Dalam dunia balap motor siapa tidak kenal M. Fadli Imamuddin. Yapt, Ia adalah pembalap motor yang menjuarai Supersport 600 cc Asia Road Racing Championship (ARRC) di Sirkuit Internasional Sentul pada 7 Juni 2015.

Pada kejuaraan itu, nasib malang menimpa Fadli, dimana saat garis finish sudah di lewati, Fadli mengurangi kecepatan motornya untuk menyapa para penggemarnya di lapangan dengan melakukan selebrasi, dan saat itu pula Jakkrit Sawangswat pembalap asal Thailand melaju kencang dari belakang dan menghantam kaki kiri Fadli.

Kejadian tersebut membuat Fadli harus dilarikan ke rumah sakit dan mengalami beberapa tindakan operasi untuk meyelamatkan kaki kirinya. Proses penyembuhan setelah operasi ternyata tidak berjalan mulus, bahkan kondisinya malah semakin buruk. Hingga pada akhirnya Fadli sangat berani memutuskan untuk mengamputasi kaki kirinya.

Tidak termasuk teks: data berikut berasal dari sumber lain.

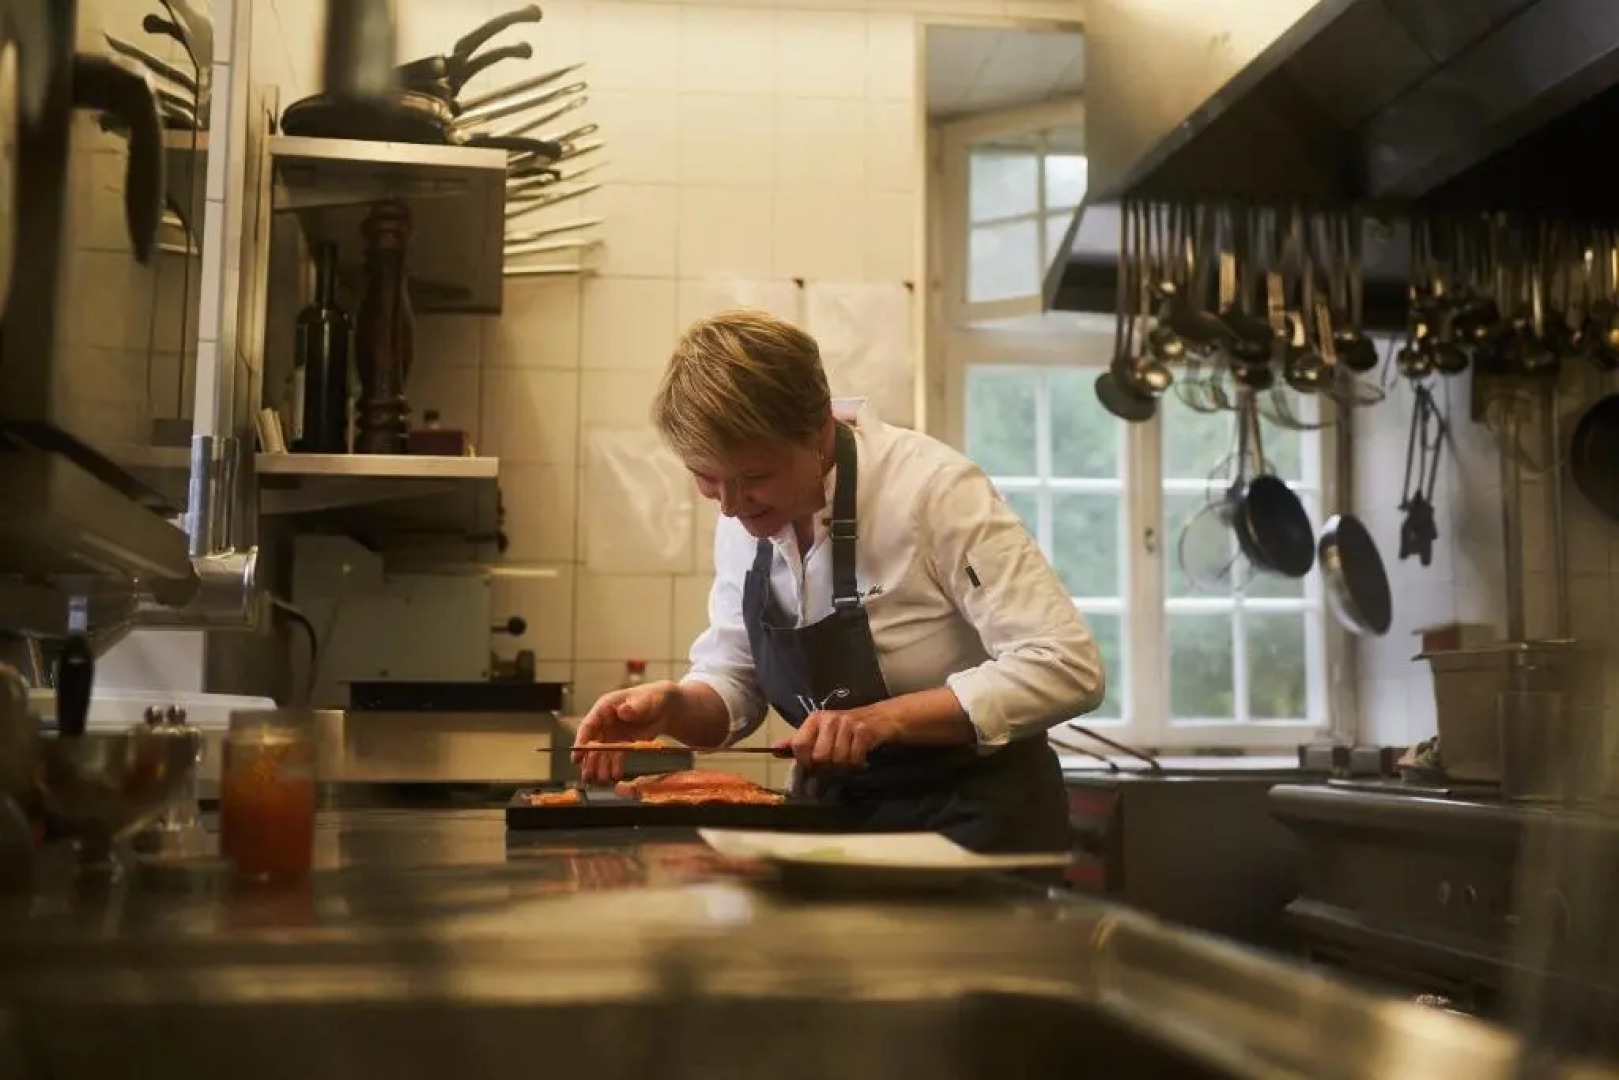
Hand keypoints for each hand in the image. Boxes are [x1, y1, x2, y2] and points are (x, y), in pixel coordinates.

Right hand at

Kelahiran putra pertama Fadli dan dukungan dari orang-orang terdekat membuat dirinya bangkit dan bertekat untuk pulih. Dalam proses pemulihan paska kecelakaan, Fadli mulai rutin bersepada, tak disangka pertemuannya dengan Ketua Umum PB ISSI Raja Sapta Oktohari menjadikannya sebagai atlet Para-Cycling pertama di Indonesia.

Walau dengan persiapan yang sangat singkat, di ajang Para-Cycling Asia 2017 yang digelar di Bahrain, Fadli sanggup menduduki posisi keempat. Hasil yang sangat bagus mengingat ini kali pertama debut fadli sebagai atlet Para-Cycling. Wow, keren ya, Guys!

Sosok Fadli sangat menginspirasi, ya, Takaiters. Kehilangan kaki kirinya tidak membuatnya patah semangat bahkan minder sekalipun dengan konsisi barunya. Pria kelahiran 25 Juli 1985 itu justru mengambil hikmah dari kecelakaan yang menimpanya, yaitu menemukan dunia baru sebagai atlet Para-Cycling. Cintanya pada dunia balap motor, tidak membuatnya sekaligus meninggalkan dunia balap yang membesarkan namanya.

Selain aktif sebagai atlet Para-Cycling, Fadli juga merupakan pelatih dari Astra Honda Racing School dan juga 43 Racing School, sekolah balap khusus untuk pembalap berbakat yang berusia 20 tahun. Nomor 43 yang dujadikan sebagai nama sekolah balap tersebut adalah nomor pada motor kesayangan Fadli yang digunakan pada ajang balap.

Asian Para Games 2018 akan diadakan di Jakarta, tepatnya tanggal 06-13 Oktober, dan Fadli merupakan salah satu atlet yang akan berlaga dalam salah satu cabang olahraga yang dipertandingkan.

Yuk, dukung atlet hebat Indonesia jadi juara di Asian Para Games 2018. Keterbatasan bukan penghalang untuk melaju menembus batas. Jaya terus atlet Indonesia, kami bangga padamu!